2. Google アカウントに電話番号を追加の続き

メッセージアプリにメッセージが届いているのでメッセージアプリをタップすると、”Google による電話番号の確認” というメッセージが届いていました。
Pixel の初回起動の#8 で電話番号を追加する選択をしたので、このメッセージが送信されたようです。
ということで、電話番号追加の確認手順を進めます。

  1. “Google による電話番号の確認” というメッセージにhttps://goo.gl/で始まるURLのリンクがあるのでリンクをタップ
  2. Chrome が起動するので[同意する] をタップ
  3. “同期を有効にしますか?” と表示されるので、[いいえ] ではなく[有効にする] をタップ
  4. “Android ヘルプ” の”Androidスマートフォンの電話番号の確認手続きを行う” のページが表示される

このタイミングで、”Pixel のセットアップを完了してください” という通知が表示されました。
********************
_作業内容_
A: Pixelの電話番号確認についての文章を読み、次の問いに答えること。
(i) メッセージアプリに届いていたメッセージは何というものか。
(ii) "同期を有効にしますか?" と表示されたとき、どのボタンをタップするか。
(iii) 手順の4番目で表示されるのは何のページか。
B: Pixelの電話番号確認についての文章を引き継ぎ、最後の文の後から続きを書いてください。
********************
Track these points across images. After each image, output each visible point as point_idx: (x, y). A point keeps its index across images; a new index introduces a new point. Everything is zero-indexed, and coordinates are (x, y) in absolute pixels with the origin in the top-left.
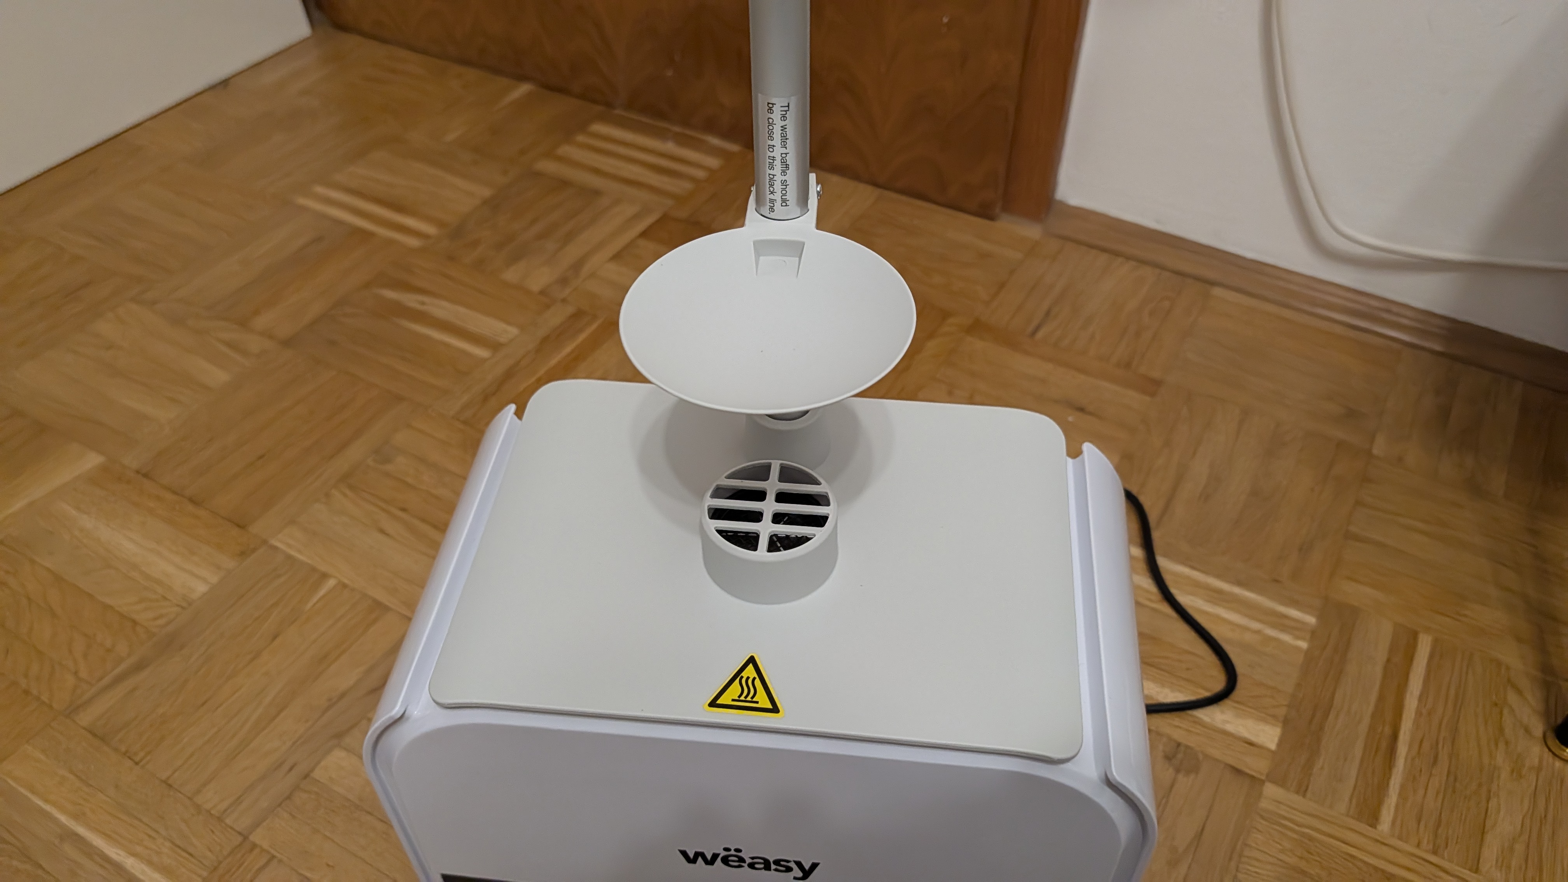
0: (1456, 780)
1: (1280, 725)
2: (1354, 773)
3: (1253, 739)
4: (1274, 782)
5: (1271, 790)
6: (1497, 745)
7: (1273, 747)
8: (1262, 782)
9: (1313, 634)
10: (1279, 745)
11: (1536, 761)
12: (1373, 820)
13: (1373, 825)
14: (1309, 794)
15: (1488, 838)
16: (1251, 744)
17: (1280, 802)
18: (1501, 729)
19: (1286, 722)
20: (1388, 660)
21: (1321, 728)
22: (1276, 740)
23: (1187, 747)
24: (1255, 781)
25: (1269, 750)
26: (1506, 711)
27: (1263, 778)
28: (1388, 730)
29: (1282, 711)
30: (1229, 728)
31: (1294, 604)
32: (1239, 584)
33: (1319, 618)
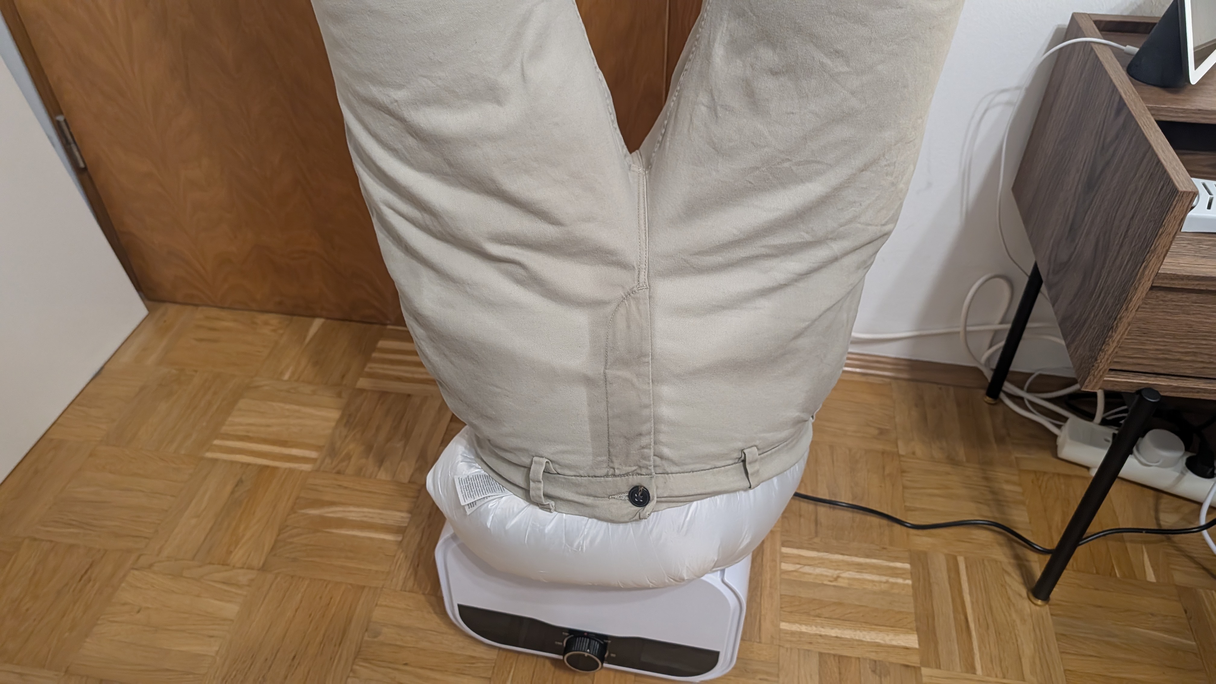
0: (1000, 634)
1: (915, 632)
2: (956, 647)
3: (907, 645)
4: (925, 666)
5: (925, 671)
6: (1009, 607)
7: (917, 646)
8: (919, 668)
9: (913, 575)
10: (919, 644)
11: (1029, 610)
12: (972, 669)
13: (975, 673)
14: (942, 667)
15: (1023, 660)
16: (907, 648)
17: (931, 676)
18: (1009, 598)
19: (918, 630)
20: (949, 577)
21: (934, 627)
22: (917, 642)
23: (879, 661)
24: (916, 669)
25: (916, 649)
26: (1008, 588)
27: (919, 665)
28: (963, 617)
29: (914, 625)
30: (894, 643)
31: (897, 559)
32: (868, 556)
33: (910, 564)
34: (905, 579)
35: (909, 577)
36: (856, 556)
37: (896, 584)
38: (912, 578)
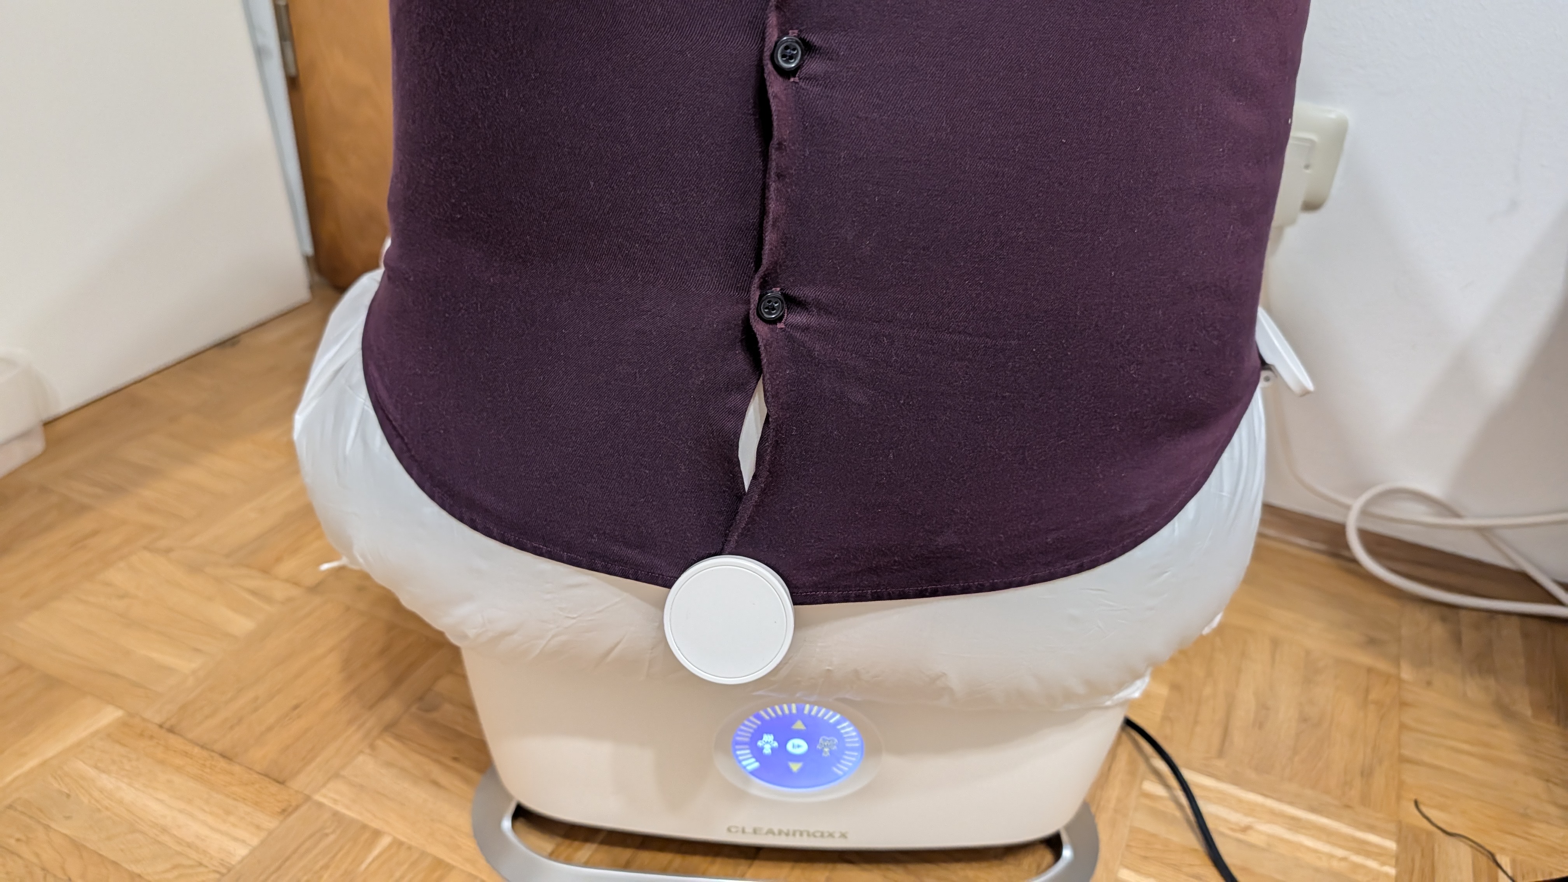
9: (1399, 860)
31: (1371, 829)
32: (1313, 810)
33: (1398, 842)
34: (1383, 864)
35: (1393, 862)
36: (1291, 803)
37: (1363, 867)
38: (1397, 865)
********************
_各設問の解答_
A:
(i) "Google による電話番号の確認" というメッセージ
(ii) [有効にする]
(iii) "Android ヘルプ" の "Androidスマートフォンの電話番号の確認手続きを行う" のページ

B:
この通知をタップすると、Pixel の初回起動の#18 でスキップしたGoogle Pay の設定や、データのコピー、それ以外の設定をすることができましたが、これらは後で必要であればやればよいと思っていたことなのでスキップしました。

3. プリインストールアプリを確認する

16個のアプリをインストールしました” という通知が来ているので、初回起動直後の既にインストールされているアプリを確認しておきます。

全部で34個のアプリのアイコンがありました。

Google Pixel 6a アプリ(1/2)
Google Pixel 6a アプリ(2/2)

4. アプリをインストールする

アプリのインストールは、Playストアのアプリではなく、パソコンのブラウザで開いたGoogle Play のページ上で行います。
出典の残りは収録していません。